Storia

L'esistenza di Falerio Picenus è attestata da diversi storici dell'antichità. Balbo, agrimensore di Augusto, in alcuni suoi frammenti raccolti da Frontino, recita:

"Ager Falerionensis limitibus maritimis et Gallicis est adsignatus". Plinio il Vecchio, nella Storia Naturale, ne menziona l'etnico elencando le popolazioni della V Regio Augustea: "In ora Cluana, Potentia, Numana a Siculis condita ... intus Auximates, Veregrani, Cingulani, Cuprenses cognomine Montani, Falarienses, ...".

Incerto è il periodo della fondazione di Falerio. Il rescritto imperiale di Domiziano, datato 82 d.C. e relativo alla lite tra Faleronesi e Fermani sui subseciva, prova che già nel periodo augusteo Falerio doveva essere un centro importante, forse una colonia dedotta in età precedente.

Afferma infatti il Mommsen, nel suo "Corpus Iscritiones Latinàfflit", che Falerio risale ad una assegnazione di terre successiva alla battaglia di Azio del 31 a.C., con una sottrazione di territori a danno di Fermo. Prova questa che già alla metà del primo secolo la colonia godeva di particolare favore presso il potere centrale.
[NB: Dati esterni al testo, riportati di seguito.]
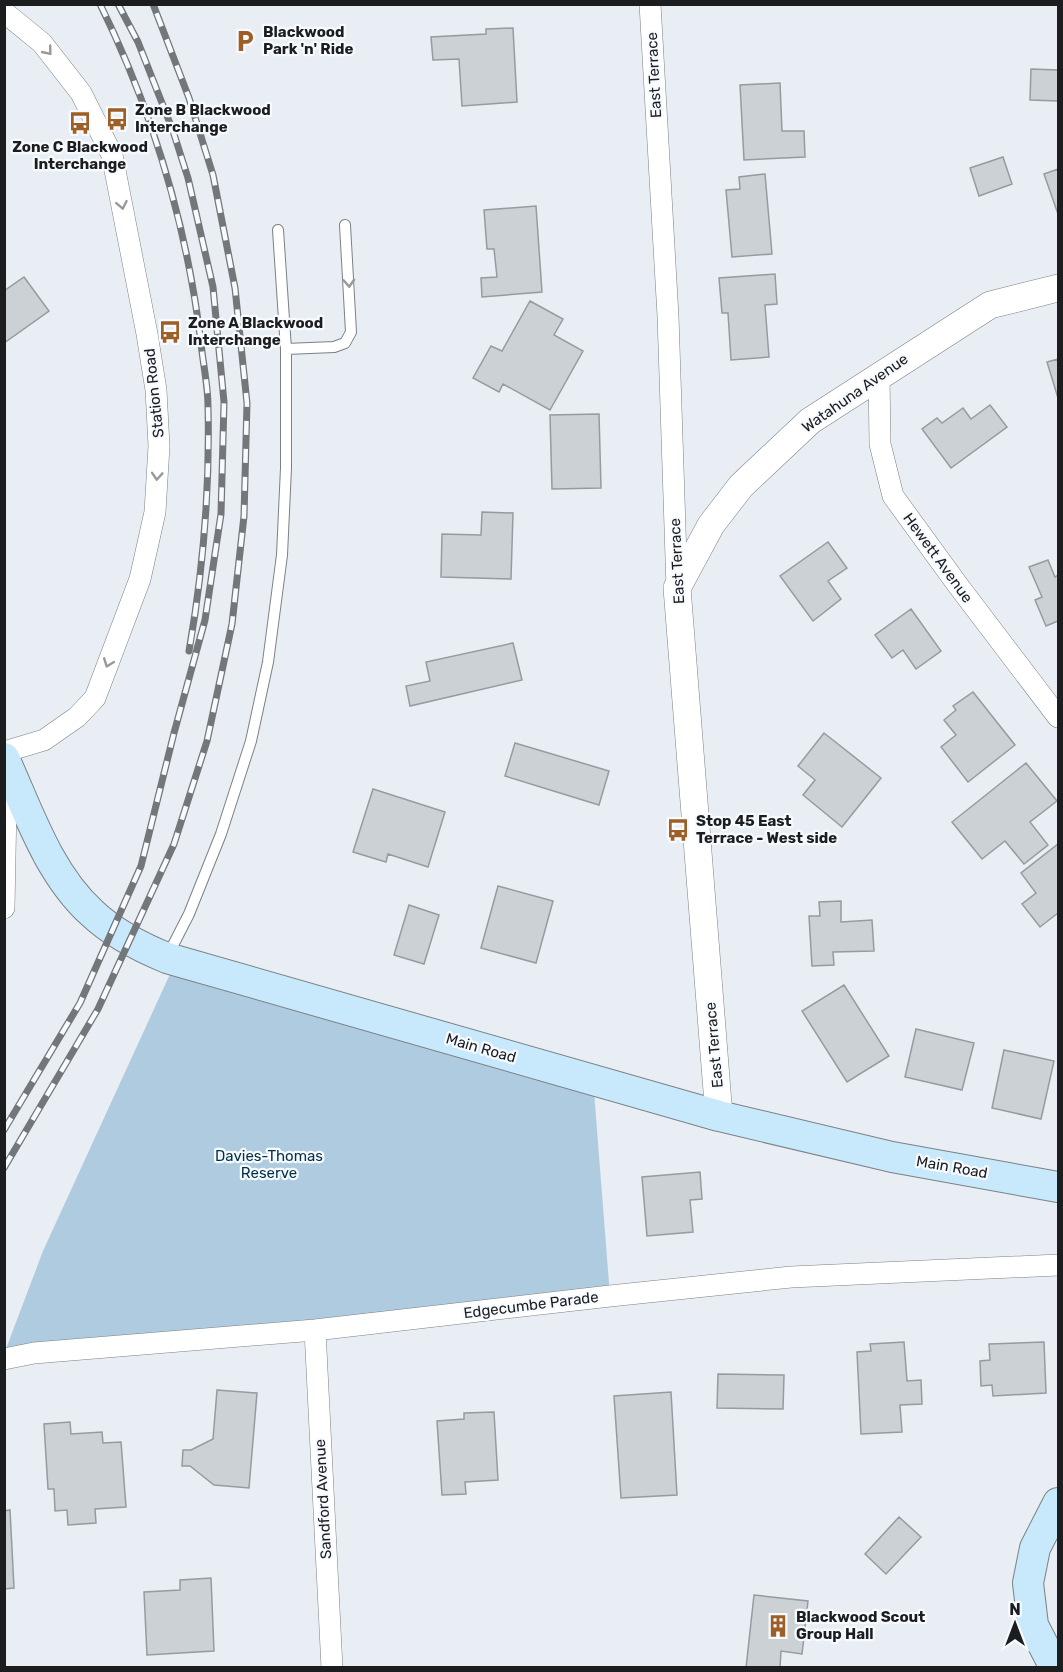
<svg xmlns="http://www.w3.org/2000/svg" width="1063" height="1672" font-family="Rubik,sans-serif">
  <rect width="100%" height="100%" fill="#e8eef3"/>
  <path fill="#afcbdf" d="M176 961 593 1079 610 1296 4 1354 43 1251Z"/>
  <path fill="#cbd1d5" stroke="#969b9f" stroke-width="1.5" d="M513 28 517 102 462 106 459 59 433 60 431 37 486 34V29Z
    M1031 69 1058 70V101L1030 100Z
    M780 83 782 131H804L805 157 744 160 740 85Z
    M1003 157 1012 184 979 196 970 168Z
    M1058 169V214L1044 174Z
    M765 174 772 254 732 257 726 190 740 189 739 177Z
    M536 206 542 292 482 297 481 278 497 277 494 249H487L484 210Z
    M775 274 777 304 765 305 769 357 731 360 728 313H722L719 278Z
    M24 277 49 311 4 343V291Z
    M530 301 563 319 554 335 583 351 550 410 503 384 499 392 473 378 491 346 502 351Z
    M1058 359V398L1047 362Z
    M990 405 1007 427 951 468 922 429 937 418 942 423 963 408 971 419Z
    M599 414 601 488 552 489 550 415Z
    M482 512 513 513 511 579 441 577 442 534 481 535Z
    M828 542 847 568 828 581 841 599 813 621 780 576Z
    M1048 560 1055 577 1058 575V621L1046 626 1035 600 1042 597 1029 567Z
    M911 609 941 651 916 669 903 650 892 658 875 635Z
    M513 643 522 680 410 706 406 686 430 681 426 662Z
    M973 692 1015 745 968 782 941 747 956 735 944 720 956 710 953 706Z
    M824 733 881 778 842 827 803 795 815 780 798 766Z
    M515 743 609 771 599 805 505 776Z
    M1026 763 1057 801 1030 822 1048 845 1024 864 1005 841 982 859 952 822Z
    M373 789 445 812 428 867 388 854 386 862 353 852Z
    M1058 844V913L1040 927 1022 904 1036 893 1021 873Z
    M498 886 553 901 536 963 481 948Z
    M841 901V922L872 920 874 951 833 952 834 965 812 966 809 916H820L819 902Z
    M409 905 439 915 424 964 394 955Z
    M844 985 889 1056 847 1082 802 1011Z
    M916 1029 974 1043 962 1090 905 1077Z
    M1004 1050 1054 1061 1041 1119 992 1108Z
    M700 1172 702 1199 690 1200 693 1232 647 1236 642 1177Z
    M904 1342 907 1381 921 1380 922 1404 900 1405 902 1432 861 1434 857 1352 871 1351 870 1344Z
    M1044 1342 1046 1393 993 1396 992 1385 981 1386 980 1361 990 1360 989 1344Z
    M718 1374 784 1375 783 1409 717 1408Z
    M217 1390 257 1393 249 1488 214 1485 190 1466H182L183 1450H191L213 1439Z
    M671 1392 677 1495 621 1498 614 1396Z
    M494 1412 498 1480 465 1482 466 1494 442 1495 437 1421 464 1419V1413Z
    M70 1422 71 1434 102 1432 103 1443 121 1442 126 1507 95 1509 96 1523 68 1525 67 1510 55 1511 54 1489H48L44 1424Z
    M10 1510 14 1588 4 1589V1511Z
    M899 1517 921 1537 886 1574 865 1554Z
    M211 1578 214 1651 147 1655 144 1592 180 1590V1580Z
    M754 1595 808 1601 802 1654 781 1651 780 1668H746Z"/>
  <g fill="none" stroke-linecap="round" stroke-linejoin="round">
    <g stroke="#7b8184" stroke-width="12">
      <path id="service" d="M286 349 334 347 345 343 351 332 345 225
        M168 955 189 914 221 834 251 741 268 662 282 555 286 468V349L278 230"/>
    </g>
    <g stroke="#7b8184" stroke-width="22">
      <path id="minor" d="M650 4 668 316 677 588
        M4 12 42 43 81 93 112 155 147 334 156 390 159 446 155 512 140 579 95 698 77 717 44 740 4 752
        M879 375 880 444 893 496 957 584 1058 717
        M4 781 6 804 4 908
        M315 1330 332 1668
        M4 1359 34 1353 315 1330 610 1296 791 1277 1058 1265"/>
    </g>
    <g stroke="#7b8184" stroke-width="28">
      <path id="tertiary" d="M719 1116 677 588 711 525 741 486 810 421 990 305 1058 288"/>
    </g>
    <g stroke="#7b8184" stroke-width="32">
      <path id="secondary" d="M4 758C28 811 48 873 92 913 113 933 140 947 167 958L719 1116 892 1157 1058 1187
        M1055 1668 1033 1625 1028 1583 1035 1548 1058 1503"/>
    </g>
    <use href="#service" stroke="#fff" stroke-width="10"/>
    <use href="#minor" stroke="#fff" stroke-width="21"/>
    <use href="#tertiary" stroke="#fff" stroke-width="27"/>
    <use href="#secondary" stroke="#c8e8fb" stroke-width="30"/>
    <g stroke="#73777a" stroke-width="7">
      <path id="rail" d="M100 4C152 110 187 226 201 343 203 364 208 385 208 406 210 488 203 571 189 651
        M4 1130 80 1003 141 866 174 733 205 620 221 514 224 402 213 287 188 178 173 131 138 42 118 4
        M4 1168 98 1009 174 844 207 741 232 624 244 516 247 403 235 288 213 175 189 98 153 4"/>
    </g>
    <use href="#rail" stroke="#f7fbff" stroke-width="4.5" stroke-dasharray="14" stroke-linecap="butt"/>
  </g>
  <defs><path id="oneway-chevron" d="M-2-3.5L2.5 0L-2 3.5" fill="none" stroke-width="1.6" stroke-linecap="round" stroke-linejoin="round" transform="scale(1.5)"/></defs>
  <g stroke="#98999a">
    <use href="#oneway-chevron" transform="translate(48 51) rotate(51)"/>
    <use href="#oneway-chevron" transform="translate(122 205) rotate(79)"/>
    <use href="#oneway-chevron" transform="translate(349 283) rotate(87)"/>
    <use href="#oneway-chevron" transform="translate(157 476) rotate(94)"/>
    <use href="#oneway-chevron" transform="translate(108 663) rotate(111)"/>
  </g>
  <defs>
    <g id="parking-bare" transform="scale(1.8)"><path d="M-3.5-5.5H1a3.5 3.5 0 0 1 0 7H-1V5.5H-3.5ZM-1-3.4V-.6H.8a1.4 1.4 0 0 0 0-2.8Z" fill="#9e5f26" stroke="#f7fbff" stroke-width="2.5" paint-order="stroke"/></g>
    <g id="bus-bare" transform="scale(1.8)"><path d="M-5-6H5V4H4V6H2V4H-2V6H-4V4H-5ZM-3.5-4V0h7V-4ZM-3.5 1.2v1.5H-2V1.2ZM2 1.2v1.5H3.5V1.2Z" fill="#9e5f26" stroke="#f7fbff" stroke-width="2.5" paint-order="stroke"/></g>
    <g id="building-bare" transform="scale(1.8)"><path d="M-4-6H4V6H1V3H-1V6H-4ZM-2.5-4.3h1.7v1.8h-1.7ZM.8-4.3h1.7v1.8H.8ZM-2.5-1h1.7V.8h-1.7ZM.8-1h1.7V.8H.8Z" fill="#9e5f26" stroke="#f7fbff" stroke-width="2.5" paint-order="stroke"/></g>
  </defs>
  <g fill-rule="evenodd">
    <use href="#parking-bare" x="245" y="41"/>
    <use href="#bus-bare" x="117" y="119"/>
    <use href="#bus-bare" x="80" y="123"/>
    <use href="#bus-bare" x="170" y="332"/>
    <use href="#bus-bare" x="678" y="830"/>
    <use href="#building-bare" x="778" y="1626"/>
  </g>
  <g text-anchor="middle" stroke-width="4.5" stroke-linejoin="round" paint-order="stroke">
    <g font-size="15" font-weight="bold" fill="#1b1d1f" stroke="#f7fbff" text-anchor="start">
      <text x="263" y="37">Blackwood<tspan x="263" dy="17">Park 'n' Ride</tspan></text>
      <text x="135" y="115">Zone B Blackwood<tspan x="135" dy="17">Interchange</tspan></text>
      <text x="80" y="152" text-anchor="middle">Zone C Blackwood<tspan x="80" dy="17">Interchange</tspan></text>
      <text x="188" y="328">Zone A Blackwood<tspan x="188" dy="17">Interchange</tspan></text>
      <text x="696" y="826">Stop 45 East<tspan x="696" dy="17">Terrace - West side</tspan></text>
      <text x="796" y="1622">Blackwood Scout<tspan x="796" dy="17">Group Hall</tspan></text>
    </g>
    <g font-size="15" fill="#1b1d1f" stroke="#f7fbff">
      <text transform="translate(654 75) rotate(-93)" y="5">East Terrace</text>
      <text transform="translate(154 393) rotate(-96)" y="5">Station Road</text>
      <text transform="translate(855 393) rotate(-35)" y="5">Watahuna Avenue</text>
      <text transform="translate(938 558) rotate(54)" y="5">Hewett Avenue</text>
      <text transform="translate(677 561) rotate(-93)" y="5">East Terrace</text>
      <text transform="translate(714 1045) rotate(-95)" y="5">East Terrace</text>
      <text transform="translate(481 1048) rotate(16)" y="5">Main Road</text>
      <text transform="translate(952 1167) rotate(10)" y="5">Main Road</text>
      <text transform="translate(531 1305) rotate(-7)" y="5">Edgecumbe Parade</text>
      <text transform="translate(323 1499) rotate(-93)" y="5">Sandford Avenue</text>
    </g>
    <g font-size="15" fill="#013049" stroke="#f7fbff">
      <text x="269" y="1161">Davies-Thomas<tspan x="269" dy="17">Reserve</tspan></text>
    </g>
  </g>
  <rect width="1063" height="1672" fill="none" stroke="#1b1d1f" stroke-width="12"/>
  <g transform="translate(1015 1624)" stroke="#f7fbff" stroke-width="4.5" paint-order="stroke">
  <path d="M0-4.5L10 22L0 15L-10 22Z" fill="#1b1d1f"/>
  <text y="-9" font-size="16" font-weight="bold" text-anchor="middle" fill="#1b1d1f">N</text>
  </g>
</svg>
Motivo di prestigio per la città era sicuramente il Teatro: sappiamo che verso la metà del secondo secolo d. C. fu abbellito dalle statue donate ai Faleronesi da Antonia Picentina, sacerdotessa di Faustina Maggiore e moglie di Antonino Pio. Lo conferma anche Svetonio, dicendo nella sua Vita Augusti che Ottaviano volle la colonia "quasi simile a Roma".

Anche se intorno alla fine del VI secolo la popolazione, a seguito delle frequenti incursioni barbariche, fu costretta a risalire la vicina collina sviluppando il centro urbano di Falerone, di certo l'antico sito fu frequentato fino al X secolo.